Unlike fleas, lice and mites are very host specific so although they can’t be passed from your pets to you, they may be able to pass to other pets of the same species. They cause very unpleasant and serious itching. Since they spend their entire life on your pet rather than in the environment, they are simple to treat. The use of a spot on or tablet treatment will prevent your pet having a lice or mite infestation.
Ticks are small spider-like creatures that live in woodlands and areas with long grasses. They attach themselves to any passing warm-blooded animal and feed on their blood, growing during this time. Once they are full of blood, they drop off and return to the environment. They can affect any animal including humans, however, pets are at a higher risk as they are close to the ground and tend to run though long grasses rather than sticking to the paths. On humans, ticks can be easy to see, however, our hairy pets hide them a bit better so may require some more thorough searching to find. Tick bites tend to be pain free and not itchy so may appear harmless. However, due to ticks feeding on multiple different hosts during their lifetimes they may carry and spread dangerous diseases, such as Lyme disease. The longer a tick is attached to your pet the higher risk of passing on diseases. For these reasons, fast identification and correct removal is essential.
While all the parasites mentioned so far can be found on the outside of your pets, (ectoparasites), worms can infect the inside of your pets (endoparasites). Many different parasitic worms exist, and their effects and severity vary between them. Some can have serious side effects such as anaemia, internal bleeding or chronic weight loss, while others manifest as a mild stomach upset. While a lot of worms will only affect specific species, some may be able to be spread from pet to humans. Once infected with a heavy worm burden, treatment may be tricky so prevention via a suitable worm control is the best strategy.

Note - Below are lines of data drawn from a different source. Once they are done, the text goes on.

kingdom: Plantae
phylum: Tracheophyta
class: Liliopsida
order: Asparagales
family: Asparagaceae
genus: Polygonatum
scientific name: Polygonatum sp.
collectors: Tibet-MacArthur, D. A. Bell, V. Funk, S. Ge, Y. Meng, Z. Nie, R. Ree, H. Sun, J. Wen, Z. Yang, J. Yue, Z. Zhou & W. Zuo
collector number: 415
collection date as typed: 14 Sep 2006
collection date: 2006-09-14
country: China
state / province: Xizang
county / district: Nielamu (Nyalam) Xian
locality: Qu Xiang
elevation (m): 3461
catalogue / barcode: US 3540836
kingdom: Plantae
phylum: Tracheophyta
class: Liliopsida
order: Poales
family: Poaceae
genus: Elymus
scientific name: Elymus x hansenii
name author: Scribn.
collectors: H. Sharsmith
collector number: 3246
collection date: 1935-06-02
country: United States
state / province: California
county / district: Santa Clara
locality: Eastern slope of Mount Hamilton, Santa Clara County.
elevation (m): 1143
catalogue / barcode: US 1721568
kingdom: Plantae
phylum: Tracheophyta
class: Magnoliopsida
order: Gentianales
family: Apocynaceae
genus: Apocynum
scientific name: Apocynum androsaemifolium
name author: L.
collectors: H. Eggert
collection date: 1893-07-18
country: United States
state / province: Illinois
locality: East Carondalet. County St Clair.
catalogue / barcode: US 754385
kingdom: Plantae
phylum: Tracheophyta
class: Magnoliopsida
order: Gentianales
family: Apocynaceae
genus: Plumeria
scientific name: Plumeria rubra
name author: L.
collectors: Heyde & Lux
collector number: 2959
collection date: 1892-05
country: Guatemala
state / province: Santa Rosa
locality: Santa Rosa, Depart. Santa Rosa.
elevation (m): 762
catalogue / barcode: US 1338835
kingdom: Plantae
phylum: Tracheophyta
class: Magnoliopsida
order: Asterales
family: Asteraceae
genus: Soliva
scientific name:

There are a huge range of products available to control parasites in your pets, the choice can be overwhelming to many pet owners initially. However, discussions with your vet should be able to help you to choose the best anti-parasites product or combination of products to suit you and your pets. Here is a quick overview:
● For ticks, the best control is to regularly check your pets after walks or daily and remove ticks correctly as soon as possible. If you are unsure on how to remove them then bring them into the vets and one of our team will be able to help
● Spot-ons are a great simple way to apply antiparasitic treatments for pets that are tricky to give tablets to. They come in a variety of brands with different application frequencies and will each control different combinations of parasites. It is important to make sure your pet can’t lick them off or be groomed by other pets, as well as avoiding swimming soon after application
● Tablets are a good option if your pet will take them and again are available in a variety of brands each with different application frequencies and parasites controlled.
● Collars are available to repel and kill some external parasites, such as fleas and ticks. You may need to provide wormer in addition.
Remember when administering or applying any antiparasitic treatments always carefully read and follow all instructions. Our vets would be more than happy to discuss parasite control plans for your pet anytime.
Don’t forget the environment!
Parasites such as fleas that live much of their life in the environment may require additional control strategies to eliminate them from your home. This is particularly important if any of your pets suffer from FAD as even small numbers of fleas present could cause an allergic flare up. Simple measures like hoovering regularly and washing pet bedding on high heat cycles may be adequate to nip the problem in the bud. More serious infestations may require a chemical spray to eliminate these pesky creatures.
Parasites can come from anywhere, so regular effective parasite control is important to keep your pets happy and healthy all year round. Not only will it stop your pets from suffering any of the unpleasant side effects from these creatures, but it will also keep yourself and your family protected from any unwanted company.